女主はバダッシュの質問に答え、金は全て返した。
― このエルーダの女主、金で人様の情報は売らない ―
 その言葉にバダッシュは再び深く頭を下げる。
 顔の見えなくなったバダッシュに、女主はゆっくりと声をかけた。
― そこまで好きな相手が居るとは羨ましいね ―
 バダッシュは顔を上げずに、
― そうでもない。苦しいだけだ ―
 答えた。
 女主が良く聞く諦めを含んだ声。普通の生活に対する希望を完全に失った娼婦の声に良く似ていた。
― でも忘れられないんだねえ。私はそんな相手はいなかったから解らないけれど、でも私には貴方が幸せに見えるねえ。

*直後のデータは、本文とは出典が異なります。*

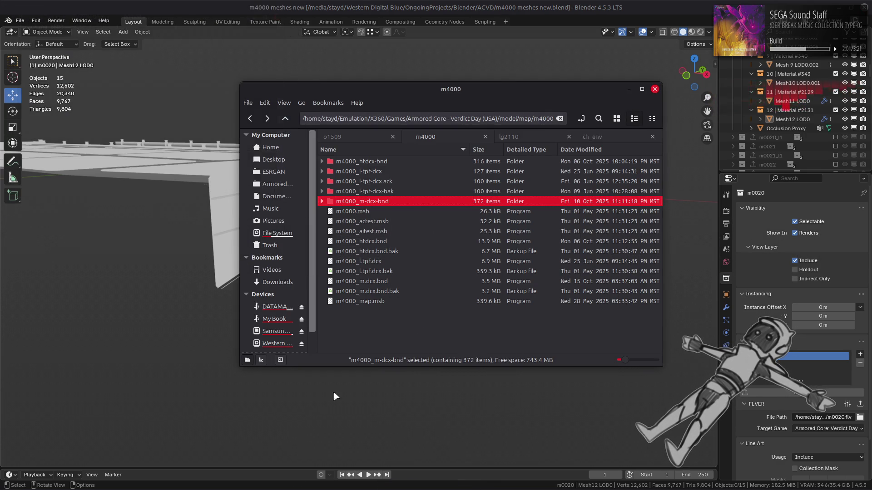
{"action": "left_click", "coordinate": [195, 482]}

例え苦しくとも、心の底から愛した相手が存在することに ―
 女主は自分の半生を思い出し、気負い無くそう口にした。
 無言のままのバダッシュに、女主は声をかける。
― 仕事抜きで遊んでいかないか? 良い子もたくさん居るよ ―
 バダッシュは女主に礼を言いながら断った。
― 俺だけの娼婦を怒らせるわけにはいかないから ―
 かつてバダッシュの親がドロテアのことを諦めさせようと、没落貴族の娘を娼婦に仕立て上げてバダッシュの元に送り込んだ。

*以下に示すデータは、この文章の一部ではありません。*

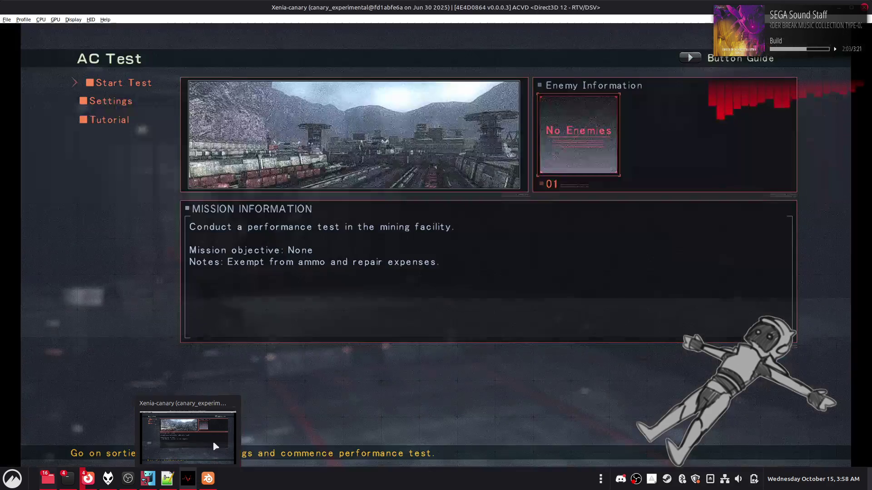
{"action": "key", "text": "Return"}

 紆余曲折を経て彼女は、皇帝とバダッシュとレクトリトアードの娼婦となった。
― 高級娼婦ってやつかい ―
― 親や兄がドロテアを諦めさせるために選んだ相手で、とにかくドロテアに似たようなのを探したから、気の強い女でな、仕事中に娼婦遊びしたなんて知られたら、こっちが捨てられる ―

 “また、おいでよ” 女主のその言葉にバダッシュは笑顔で頷いて、その場を後にした。

 ドロテアは唐突にバダッシュに真実を語る。
「ランドはセツの偽名だ」
「俺にばらして良いのかよ?」
「気にするな。どうせランドの正体は今日此処で明かされるんだ」
「ランドの正体?」
 バダッシュはドロテアの瞳の中に今までに無いものを見つけた。
 それは優しさなどではなく、今まで以上の誰にも近付くことを許さないような “強さ” 

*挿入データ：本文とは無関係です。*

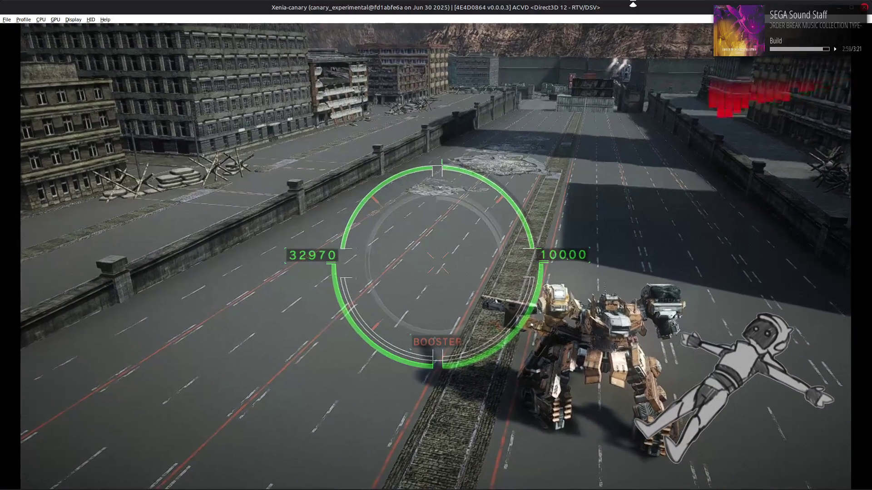
{"action": "key", "text": "Escape"}
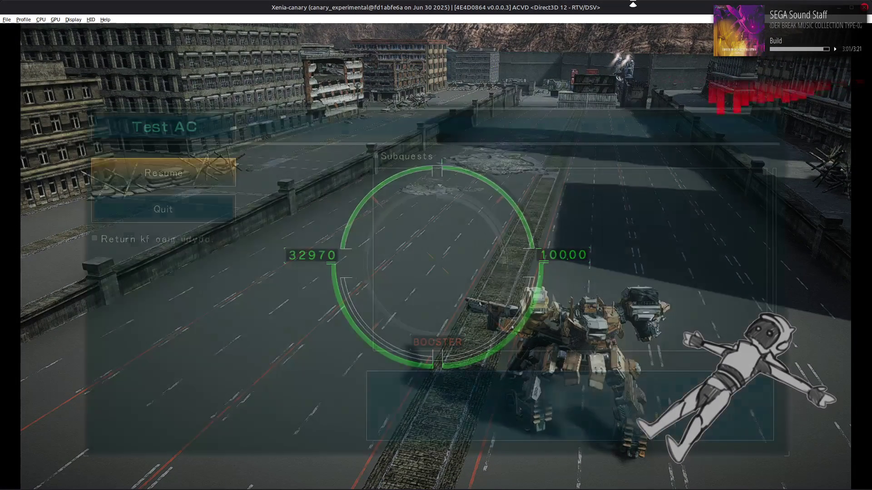
{"action": "key", "text": "Return"}
{"action": "key", "text": "Return"}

 何かを見つけて進むことを決めたドロテアの強い意志がそこにあった。
 バダッシュはこの “強さ” を含んだ眼差しに似たようなものを見たことが過去にあった。王学府の卒業式の時の《決断》を秘めた眼差しに良く似ていた。あの時の瞳は、皇帝の妃になる決断だとバダッシュは思っていたがそれは勘違いであったことを知る。
 あの時の眼差しは《皇帝との決別》それに良く似たこの雰囲気に《皇帝》を感じることは出来たが、それ以上のことをうかがい知ることはできなかった。
「そう、ランドの正体」
「何だよ、それ」
「お前もよく知っている名前だ……はんっ!」
「どうした、ドロテア?」
「ん? 同じことをなぞりながらも進む先は違うんだなって思ってな」
 ドロテアはパーパピルスで「ヴァルツァー家の主筋の一族に会ったことがある」とレクトリトアードに語ったことを思い出した。
 そして今、ヴァルツァー家の主筋の一族に「レクトリトアードの一族に会ったことがある」と語っている自分を、客観的に見る。同じことを繰り返していながら、同じことは繰り返していない。
「どういう意味だ?」
「解らなくていい。解ったら、この輪から抜けられなくなっちまう。ちょっと法王に会ってくる、待ってろ」
 ドロテアはバダッシュをその場に残し、アレクスに会いに向かった。
 一人セツの部屋に残ったバダッシュは、風にはためく布の音を聞きながら何を考えることもなくドロテアが戻ってくるのを待った。